Render the lines of the data below as a numbered list, leaving out any blank lines. Include only the part that begins with the line containing "form of 12,57" and runs through the end of the data, with both ends included.
Start of SUPPLIED RECORDS
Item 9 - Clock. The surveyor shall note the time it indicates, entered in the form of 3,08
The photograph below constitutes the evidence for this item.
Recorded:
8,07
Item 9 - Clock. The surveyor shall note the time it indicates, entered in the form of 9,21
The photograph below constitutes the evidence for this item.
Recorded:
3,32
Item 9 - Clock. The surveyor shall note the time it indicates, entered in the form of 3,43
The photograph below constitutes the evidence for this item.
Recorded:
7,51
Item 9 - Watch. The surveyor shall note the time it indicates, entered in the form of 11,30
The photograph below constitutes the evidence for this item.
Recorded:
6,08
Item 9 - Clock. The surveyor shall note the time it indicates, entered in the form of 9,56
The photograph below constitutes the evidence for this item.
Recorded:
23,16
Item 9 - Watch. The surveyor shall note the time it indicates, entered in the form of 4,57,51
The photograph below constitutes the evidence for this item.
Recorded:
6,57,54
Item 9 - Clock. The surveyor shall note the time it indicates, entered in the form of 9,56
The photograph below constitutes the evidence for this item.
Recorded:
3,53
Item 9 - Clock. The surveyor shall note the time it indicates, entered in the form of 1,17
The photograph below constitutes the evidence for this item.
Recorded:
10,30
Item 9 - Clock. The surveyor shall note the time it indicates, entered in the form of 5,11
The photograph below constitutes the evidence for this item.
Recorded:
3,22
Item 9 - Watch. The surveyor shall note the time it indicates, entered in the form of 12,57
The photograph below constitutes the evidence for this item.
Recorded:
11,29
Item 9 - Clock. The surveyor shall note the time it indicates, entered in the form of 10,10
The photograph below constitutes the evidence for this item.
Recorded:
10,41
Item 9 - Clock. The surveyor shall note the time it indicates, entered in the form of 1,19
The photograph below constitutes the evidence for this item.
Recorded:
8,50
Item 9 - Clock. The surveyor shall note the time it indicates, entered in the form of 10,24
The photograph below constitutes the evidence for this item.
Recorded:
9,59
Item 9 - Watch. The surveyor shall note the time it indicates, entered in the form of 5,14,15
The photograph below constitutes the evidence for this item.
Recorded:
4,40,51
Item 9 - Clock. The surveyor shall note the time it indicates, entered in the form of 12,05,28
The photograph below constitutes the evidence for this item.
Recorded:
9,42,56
End of SUPPLIED RECORDS
SOLUTION TO THIS PROBLEM.
1. Item 9 - Watch. The surveyor shall note the time it indicates, entered in the form of 12,57
2. The photograph below constitutes the evidence for this item.
3. Recorded:
4. 11,29
5. Item 9 - Clock. The surveyor shall note the time it indicates, entered in the form of 10,10
6. The photograph below constitutes the evidence for this item.
7. Recorded:
8. 10,41
9. Item 9 - Clock. The surveyor shall note the time it indicates, entered in the form of 1,19
10. The photograph below constitutes the evidence for this item.
11. Recorded:
12. 8,50
13. Item 9 - Clock. The surveyor shall note the time it indicates, entered in the form of 10,24
14. The photograph below constitutes the evidence for this item.
15. Recorded:
16. 9,59
17. Item 9 - Watch. The surveyor shall note the time it indicates, entered in the form of 5,14,15
18. The photograph below constitutes the evidence for this item.
19. Recorded:
20. 4,40,51
21. Item 9 - Clock. The surveyor shall note the time it indicates, entered in the form of 12,05,28
22. The photograph below constitutes the evidence for this item.
23. Recorded:
24. 9,42,56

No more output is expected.